### Exercise directions
Repeat precisely the span of lines below that opens with the line containing "pinky pip: (1171, 776)" and closes with the line containing "index pip: (1274, 658)", both included.

### Data for analysis
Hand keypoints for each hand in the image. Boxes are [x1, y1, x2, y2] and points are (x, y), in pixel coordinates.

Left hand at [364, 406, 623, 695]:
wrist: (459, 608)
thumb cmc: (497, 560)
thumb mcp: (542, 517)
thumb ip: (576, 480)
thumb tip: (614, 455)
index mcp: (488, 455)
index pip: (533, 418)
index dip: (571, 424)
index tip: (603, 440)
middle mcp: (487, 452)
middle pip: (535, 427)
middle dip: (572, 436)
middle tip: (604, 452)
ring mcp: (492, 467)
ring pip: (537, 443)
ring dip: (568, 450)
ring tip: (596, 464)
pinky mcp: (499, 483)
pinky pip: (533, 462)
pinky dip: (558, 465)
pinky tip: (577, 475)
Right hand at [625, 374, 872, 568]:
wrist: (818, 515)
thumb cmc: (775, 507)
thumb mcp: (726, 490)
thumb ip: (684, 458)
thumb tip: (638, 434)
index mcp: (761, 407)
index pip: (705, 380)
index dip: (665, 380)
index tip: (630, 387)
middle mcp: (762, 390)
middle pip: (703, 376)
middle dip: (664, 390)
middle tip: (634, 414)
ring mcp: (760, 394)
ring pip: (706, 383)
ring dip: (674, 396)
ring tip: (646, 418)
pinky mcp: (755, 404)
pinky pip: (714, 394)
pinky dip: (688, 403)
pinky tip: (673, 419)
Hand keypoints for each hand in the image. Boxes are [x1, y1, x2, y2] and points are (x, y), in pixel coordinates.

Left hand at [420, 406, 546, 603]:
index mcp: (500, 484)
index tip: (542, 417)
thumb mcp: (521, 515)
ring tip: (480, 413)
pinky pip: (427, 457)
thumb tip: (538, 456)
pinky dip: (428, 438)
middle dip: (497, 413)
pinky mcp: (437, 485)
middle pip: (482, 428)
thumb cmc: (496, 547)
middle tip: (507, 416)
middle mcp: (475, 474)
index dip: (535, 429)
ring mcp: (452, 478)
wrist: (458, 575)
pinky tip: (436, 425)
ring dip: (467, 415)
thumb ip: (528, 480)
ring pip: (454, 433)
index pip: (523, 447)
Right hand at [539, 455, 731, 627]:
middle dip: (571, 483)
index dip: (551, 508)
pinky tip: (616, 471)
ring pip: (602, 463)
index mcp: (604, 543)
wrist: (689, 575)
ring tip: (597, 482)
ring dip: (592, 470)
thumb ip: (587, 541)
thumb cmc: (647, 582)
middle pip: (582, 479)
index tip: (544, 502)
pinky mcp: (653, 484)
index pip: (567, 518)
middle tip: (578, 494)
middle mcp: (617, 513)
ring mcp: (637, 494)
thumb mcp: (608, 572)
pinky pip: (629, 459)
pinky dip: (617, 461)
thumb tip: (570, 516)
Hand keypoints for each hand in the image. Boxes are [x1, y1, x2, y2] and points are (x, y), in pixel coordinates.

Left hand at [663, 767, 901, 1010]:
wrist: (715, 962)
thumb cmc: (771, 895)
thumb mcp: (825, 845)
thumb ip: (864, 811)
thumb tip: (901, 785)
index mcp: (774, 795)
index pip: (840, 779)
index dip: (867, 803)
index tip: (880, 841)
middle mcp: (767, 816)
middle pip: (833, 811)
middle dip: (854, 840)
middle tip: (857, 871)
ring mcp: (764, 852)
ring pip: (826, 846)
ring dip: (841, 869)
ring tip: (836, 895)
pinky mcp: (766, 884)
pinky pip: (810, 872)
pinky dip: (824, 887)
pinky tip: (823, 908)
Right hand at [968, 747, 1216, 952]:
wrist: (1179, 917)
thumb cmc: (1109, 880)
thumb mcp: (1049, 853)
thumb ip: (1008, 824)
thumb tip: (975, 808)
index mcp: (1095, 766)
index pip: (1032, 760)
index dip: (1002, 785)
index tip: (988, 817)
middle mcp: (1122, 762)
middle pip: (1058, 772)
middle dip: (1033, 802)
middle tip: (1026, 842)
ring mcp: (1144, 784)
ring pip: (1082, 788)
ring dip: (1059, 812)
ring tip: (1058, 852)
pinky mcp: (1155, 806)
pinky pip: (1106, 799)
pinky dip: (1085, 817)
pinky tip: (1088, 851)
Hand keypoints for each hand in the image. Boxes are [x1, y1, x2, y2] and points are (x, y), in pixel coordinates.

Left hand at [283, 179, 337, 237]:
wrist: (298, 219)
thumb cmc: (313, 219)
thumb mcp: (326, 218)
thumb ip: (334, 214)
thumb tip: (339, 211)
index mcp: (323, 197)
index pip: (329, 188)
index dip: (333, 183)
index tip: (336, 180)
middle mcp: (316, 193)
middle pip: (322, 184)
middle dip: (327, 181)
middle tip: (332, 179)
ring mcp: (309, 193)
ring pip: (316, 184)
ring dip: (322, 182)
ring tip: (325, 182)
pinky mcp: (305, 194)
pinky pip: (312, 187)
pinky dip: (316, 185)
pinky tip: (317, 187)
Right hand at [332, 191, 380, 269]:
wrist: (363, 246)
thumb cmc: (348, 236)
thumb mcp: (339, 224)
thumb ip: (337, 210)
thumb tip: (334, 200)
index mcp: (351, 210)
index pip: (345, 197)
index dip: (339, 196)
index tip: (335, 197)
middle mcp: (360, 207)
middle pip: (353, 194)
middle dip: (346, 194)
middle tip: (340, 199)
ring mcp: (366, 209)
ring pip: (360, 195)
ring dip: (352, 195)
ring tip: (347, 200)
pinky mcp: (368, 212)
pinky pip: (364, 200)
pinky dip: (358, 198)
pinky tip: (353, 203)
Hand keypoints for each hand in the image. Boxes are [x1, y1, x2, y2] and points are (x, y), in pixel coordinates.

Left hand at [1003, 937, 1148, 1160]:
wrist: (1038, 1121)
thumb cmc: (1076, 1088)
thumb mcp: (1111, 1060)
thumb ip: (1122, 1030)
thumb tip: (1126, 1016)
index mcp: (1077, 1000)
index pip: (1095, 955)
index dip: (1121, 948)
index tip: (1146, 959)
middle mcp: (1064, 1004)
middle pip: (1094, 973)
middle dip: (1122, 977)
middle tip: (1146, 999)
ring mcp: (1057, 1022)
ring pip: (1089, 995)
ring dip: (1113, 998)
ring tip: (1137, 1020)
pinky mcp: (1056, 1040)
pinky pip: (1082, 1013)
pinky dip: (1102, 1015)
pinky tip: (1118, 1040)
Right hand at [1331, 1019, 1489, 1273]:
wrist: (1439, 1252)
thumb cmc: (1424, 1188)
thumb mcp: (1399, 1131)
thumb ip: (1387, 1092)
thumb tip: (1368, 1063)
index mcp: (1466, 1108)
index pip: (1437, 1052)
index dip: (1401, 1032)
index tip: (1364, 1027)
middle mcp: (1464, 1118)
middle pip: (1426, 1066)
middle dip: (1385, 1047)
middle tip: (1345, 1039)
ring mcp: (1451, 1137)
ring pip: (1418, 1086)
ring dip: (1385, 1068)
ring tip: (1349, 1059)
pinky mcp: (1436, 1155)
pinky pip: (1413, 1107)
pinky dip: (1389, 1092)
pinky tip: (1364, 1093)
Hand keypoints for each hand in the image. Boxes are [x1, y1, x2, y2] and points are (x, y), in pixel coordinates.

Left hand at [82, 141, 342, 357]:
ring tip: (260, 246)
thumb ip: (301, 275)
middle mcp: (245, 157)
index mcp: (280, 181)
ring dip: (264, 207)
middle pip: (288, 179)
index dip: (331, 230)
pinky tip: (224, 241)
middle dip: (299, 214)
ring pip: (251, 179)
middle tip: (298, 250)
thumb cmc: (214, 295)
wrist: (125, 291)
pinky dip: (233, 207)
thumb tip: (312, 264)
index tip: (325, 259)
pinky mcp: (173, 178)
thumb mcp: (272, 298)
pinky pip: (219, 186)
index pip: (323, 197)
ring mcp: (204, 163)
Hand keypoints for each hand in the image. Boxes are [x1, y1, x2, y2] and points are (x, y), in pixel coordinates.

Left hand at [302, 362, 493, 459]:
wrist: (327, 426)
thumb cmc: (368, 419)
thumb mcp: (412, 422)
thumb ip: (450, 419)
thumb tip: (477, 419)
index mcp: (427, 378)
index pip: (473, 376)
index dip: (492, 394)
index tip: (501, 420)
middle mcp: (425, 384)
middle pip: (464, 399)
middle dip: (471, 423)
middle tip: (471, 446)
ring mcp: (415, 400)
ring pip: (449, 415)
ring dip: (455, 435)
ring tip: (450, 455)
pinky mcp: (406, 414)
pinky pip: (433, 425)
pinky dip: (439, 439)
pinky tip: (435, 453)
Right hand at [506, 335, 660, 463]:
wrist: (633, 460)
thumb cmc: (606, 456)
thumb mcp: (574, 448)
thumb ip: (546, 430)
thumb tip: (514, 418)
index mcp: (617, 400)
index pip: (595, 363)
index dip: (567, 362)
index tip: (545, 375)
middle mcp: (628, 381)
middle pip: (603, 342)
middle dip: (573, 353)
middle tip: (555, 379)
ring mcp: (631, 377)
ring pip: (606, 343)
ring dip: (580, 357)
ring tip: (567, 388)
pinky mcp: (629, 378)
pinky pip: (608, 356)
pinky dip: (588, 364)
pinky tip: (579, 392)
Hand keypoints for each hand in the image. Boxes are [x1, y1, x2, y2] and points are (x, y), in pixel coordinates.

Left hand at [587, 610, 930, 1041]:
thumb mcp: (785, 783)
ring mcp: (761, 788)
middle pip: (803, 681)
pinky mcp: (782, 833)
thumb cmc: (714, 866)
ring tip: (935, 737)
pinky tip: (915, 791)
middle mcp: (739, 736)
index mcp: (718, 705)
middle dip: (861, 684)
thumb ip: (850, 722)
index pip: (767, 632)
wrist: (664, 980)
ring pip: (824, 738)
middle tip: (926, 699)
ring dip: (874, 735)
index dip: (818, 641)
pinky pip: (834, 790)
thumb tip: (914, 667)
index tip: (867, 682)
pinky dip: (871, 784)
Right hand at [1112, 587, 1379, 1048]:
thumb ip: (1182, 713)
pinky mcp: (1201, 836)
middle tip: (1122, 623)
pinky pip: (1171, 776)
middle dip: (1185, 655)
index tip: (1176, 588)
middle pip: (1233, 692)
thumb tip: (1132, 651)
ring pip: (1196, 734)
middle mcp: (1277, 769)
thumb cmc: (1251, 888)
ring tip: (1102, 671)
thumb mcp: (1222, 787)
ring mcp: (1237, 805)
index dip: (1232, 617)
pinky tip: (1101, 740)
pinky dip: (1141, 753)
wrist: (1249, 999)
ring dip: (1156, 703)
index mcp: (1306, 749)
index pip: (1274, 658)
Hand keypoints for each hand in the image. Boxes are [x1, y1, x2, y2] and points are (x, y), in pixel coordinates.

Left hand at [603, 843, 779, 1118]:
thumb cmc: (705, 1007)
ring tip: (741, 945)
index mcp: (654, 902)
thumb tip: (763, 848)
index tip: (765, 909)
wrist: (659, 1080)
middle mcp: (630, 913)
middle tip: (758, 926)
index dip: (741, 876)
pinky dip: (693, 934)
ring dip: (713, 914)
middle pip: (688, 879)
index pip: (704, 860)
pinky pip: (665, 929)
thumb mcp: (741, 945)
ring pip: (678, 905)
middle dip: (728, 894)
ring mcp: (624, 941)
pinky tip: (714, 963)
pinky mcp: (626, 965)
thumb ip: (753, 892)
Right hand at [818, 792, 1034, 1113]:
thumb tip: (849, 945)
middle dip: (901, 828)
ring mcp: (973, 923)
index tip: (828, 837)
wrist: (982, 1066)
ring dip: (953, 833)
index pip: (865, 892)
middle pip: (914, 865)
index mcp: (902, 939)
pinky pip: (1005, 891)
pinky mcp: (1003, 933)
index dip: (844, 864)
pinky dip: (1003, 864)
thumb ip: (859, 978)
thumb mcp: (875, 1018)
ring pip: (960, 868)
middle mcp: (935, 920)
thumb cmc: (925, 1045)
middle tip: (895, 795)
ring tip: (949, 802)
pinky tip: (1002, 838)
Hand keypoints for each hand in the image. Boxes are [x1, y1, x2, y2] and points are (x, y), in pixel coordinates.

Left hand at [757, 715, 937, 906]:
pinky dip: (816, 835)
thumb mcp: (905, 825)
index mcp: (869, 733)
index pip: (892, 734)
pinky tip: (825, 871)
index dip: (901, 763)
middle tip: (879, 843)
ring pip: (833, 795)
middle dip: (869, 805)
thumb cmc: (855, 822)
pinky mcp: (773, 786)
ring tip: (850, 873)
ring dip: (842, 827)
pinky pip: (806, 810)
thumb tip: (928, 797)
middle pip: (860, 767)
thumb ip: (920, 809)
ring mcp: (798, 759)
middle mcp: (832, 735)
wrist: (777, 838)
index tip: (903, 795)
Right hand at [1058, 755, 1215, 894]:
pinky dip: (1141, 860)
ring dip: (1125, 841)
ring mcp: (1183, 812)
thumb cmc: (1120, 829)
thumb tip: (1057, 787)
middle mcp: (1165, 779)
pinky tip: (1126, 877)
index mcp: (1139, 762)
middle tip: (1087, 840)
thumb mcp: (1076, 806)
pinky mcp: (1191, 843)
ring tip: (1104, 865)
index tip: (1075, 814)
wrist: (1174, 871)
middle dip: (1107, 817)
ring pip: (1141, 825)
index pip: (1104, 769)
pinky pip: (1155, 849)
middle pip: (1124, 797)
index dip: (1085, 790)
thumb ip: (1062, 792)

### Solution to the problem
pinky pip: (1171, 776)
middle dip: (1185, 655)
index tip: (1176, 588)
middle pip: (1233, 692)
thumb tip: (1132, 651)
ring pip: (1196, 734)
middle mcp: (1277, 769)
thumb cmc: (1251, 888)
ring tip: (1102, 671)
thumb mcp: (1222, 787)
ring mcp: (1237, 805)
index dip: (1232, 617)
pinky tip: (1101, 740)
pinky dip: (1141, 753)
wrist: (1249, 999)
ring dip: (1156, 703)
index mcp: (1306, 749)
index pip: (1274, 658)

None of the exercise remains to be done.